## [TASK BRIEF]
Rewrite these rows with "phylum" swapped for "division" in every row and everything else unchanged. Leave out the pictures.

## [DATA EXTRACT]
"""

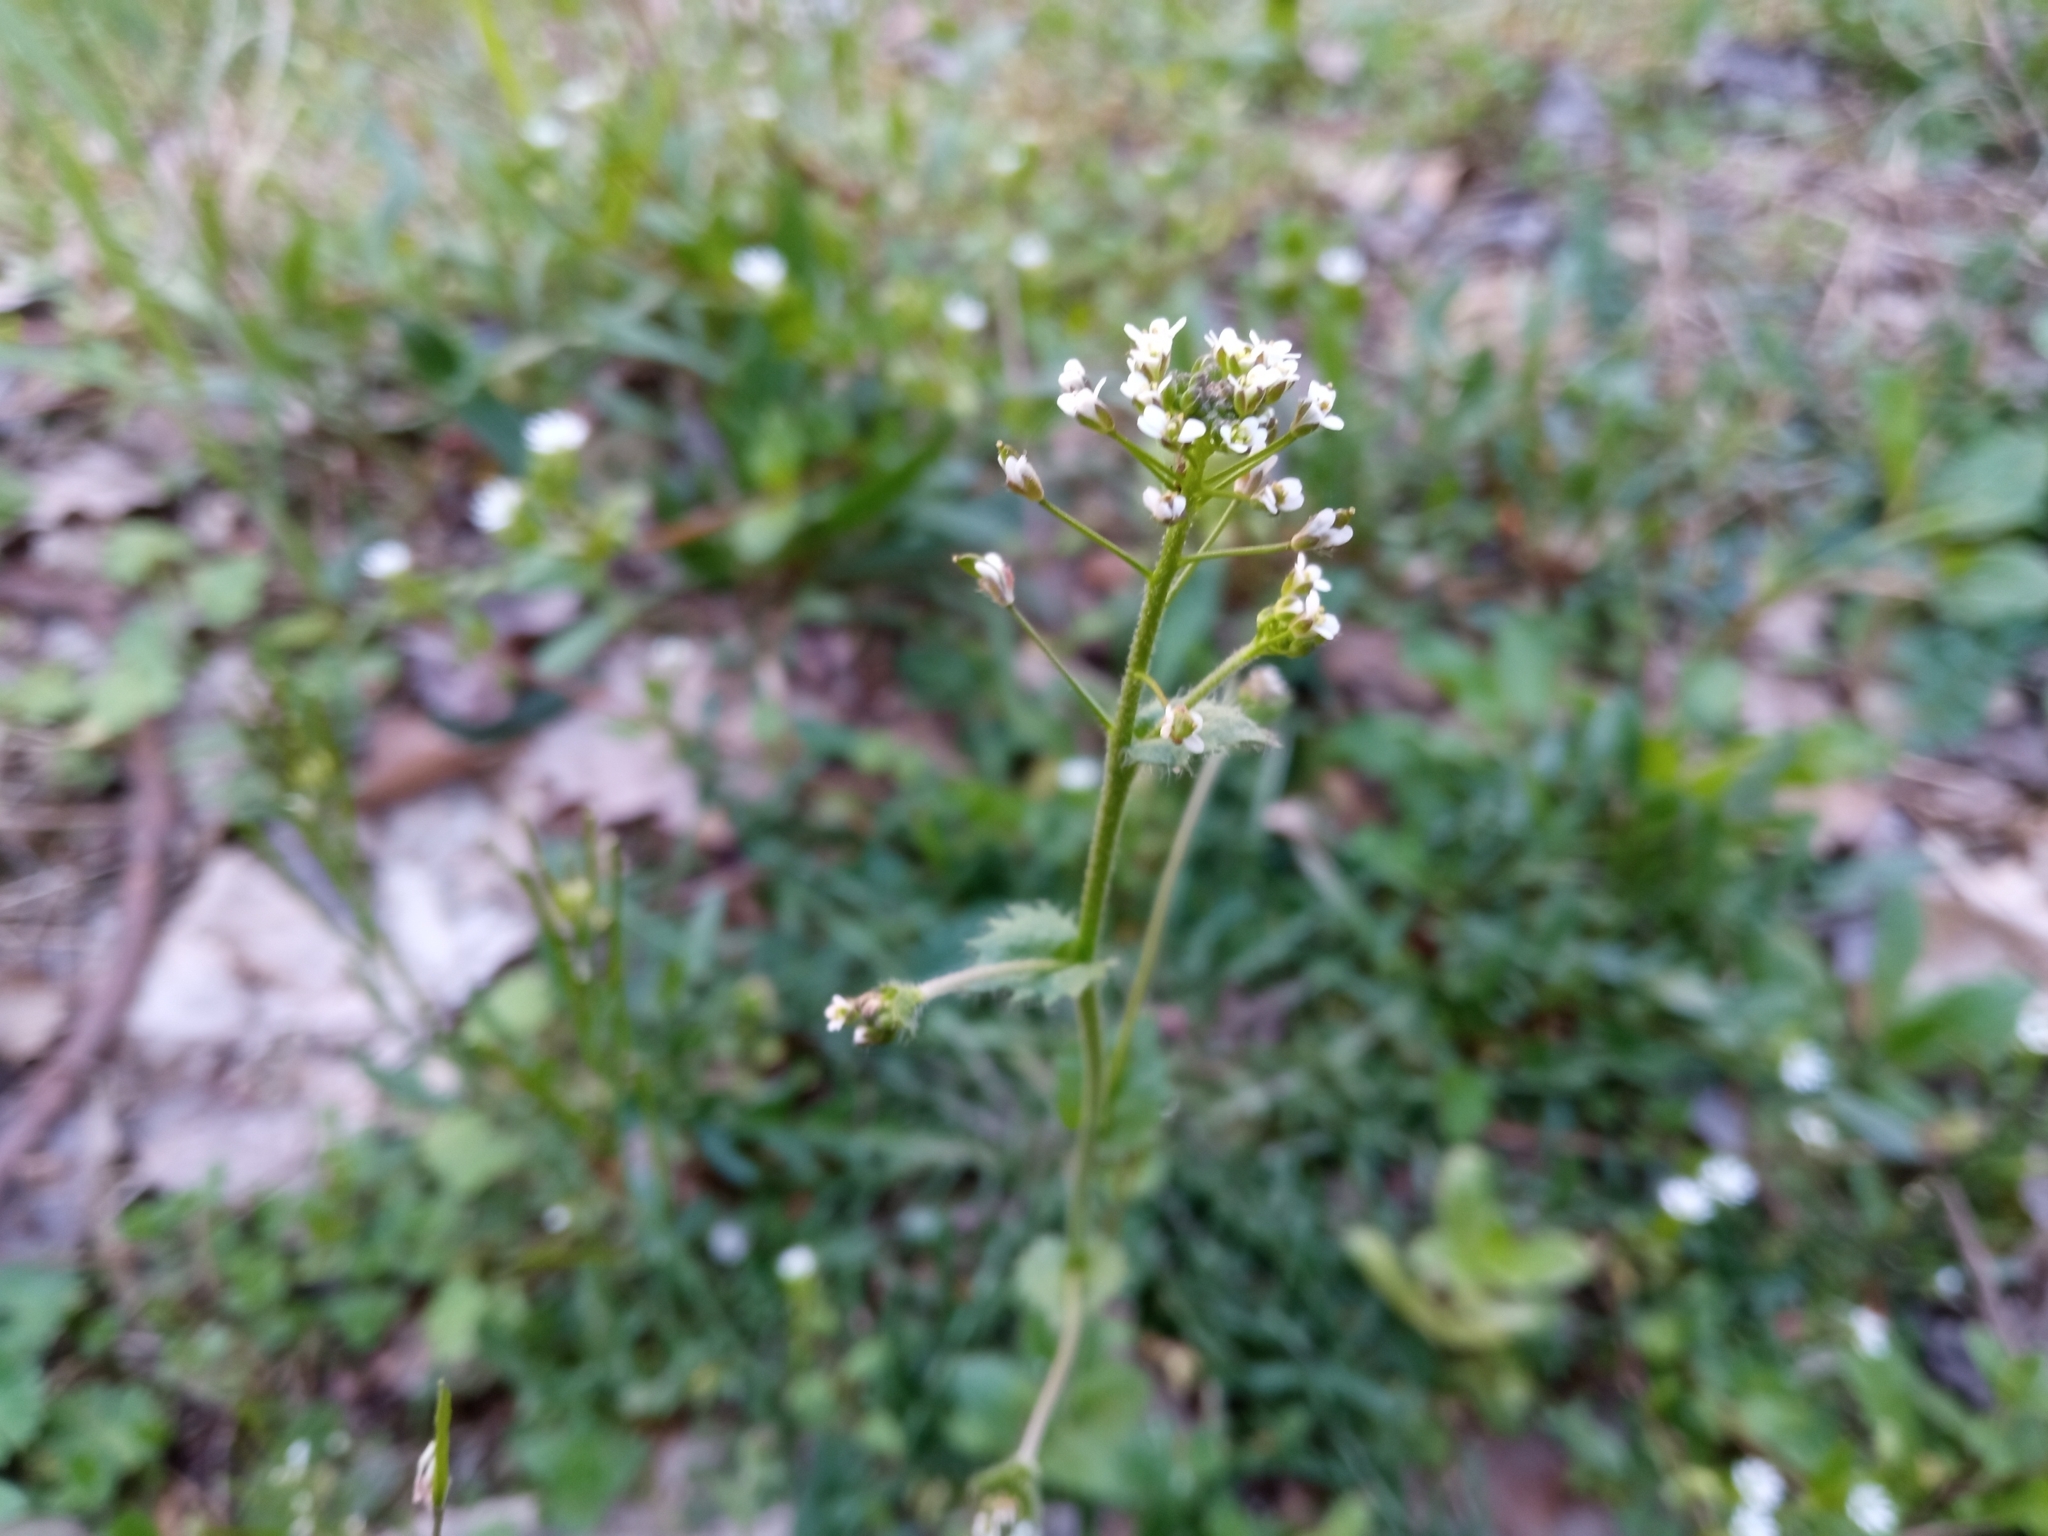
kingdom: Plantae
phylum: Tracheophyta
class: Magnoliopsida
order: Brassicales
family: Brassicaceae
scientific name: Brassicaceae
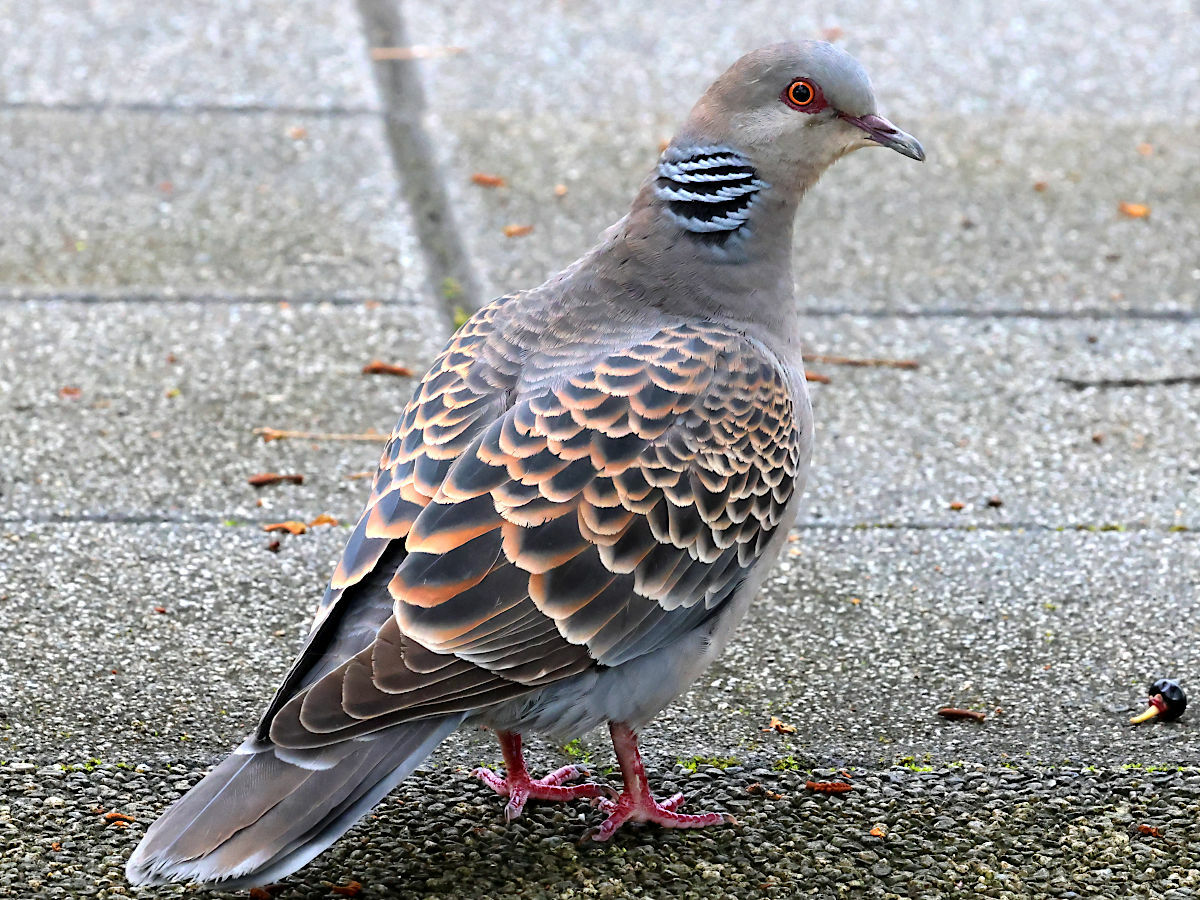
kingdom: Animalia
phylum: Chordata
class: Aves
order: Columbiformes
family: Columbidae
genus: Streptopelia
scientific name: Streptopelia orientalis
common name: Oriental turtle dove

"""

## [REPLY]
kingdom: Plantae
division: Tracheophyta
class: Magnoliopsida
order: Brassicales
family: Brassicaceae
scientific name: Brassicaceae
kingdom: Animalia
division: Chordata
class: Aves
order: Columbiformes
family: Columbidae
genus: Streptopelia
scientific name: Streptopelia orientalis
common name: Oriental turtle dove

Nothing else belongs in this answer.